• **Data provided**:
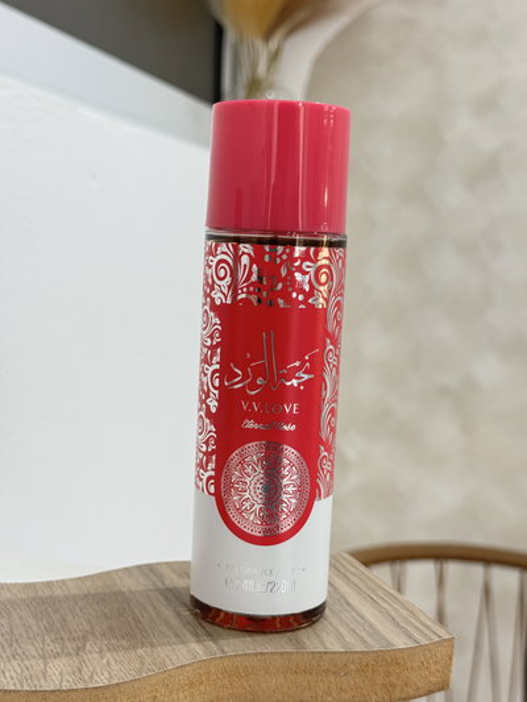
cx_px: 264
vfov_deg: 39.6
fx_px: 974
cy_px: 351
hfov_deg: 30.3
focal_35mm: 48
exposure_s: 1/50
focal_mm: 6.76
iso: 80
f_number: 1.78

• **What is being asked**: Please output the entire listing above verbatim and omit its images.

• **Answer below**:
cx_px: 264
vfov_deg: 39.6
fx_px: 974
cy_px: 351
hfov_deg: 30.3
focal_35mm: 48
exposure_s: 1/50
focal_mm: 6.76
iso: 80
f_number: 1.78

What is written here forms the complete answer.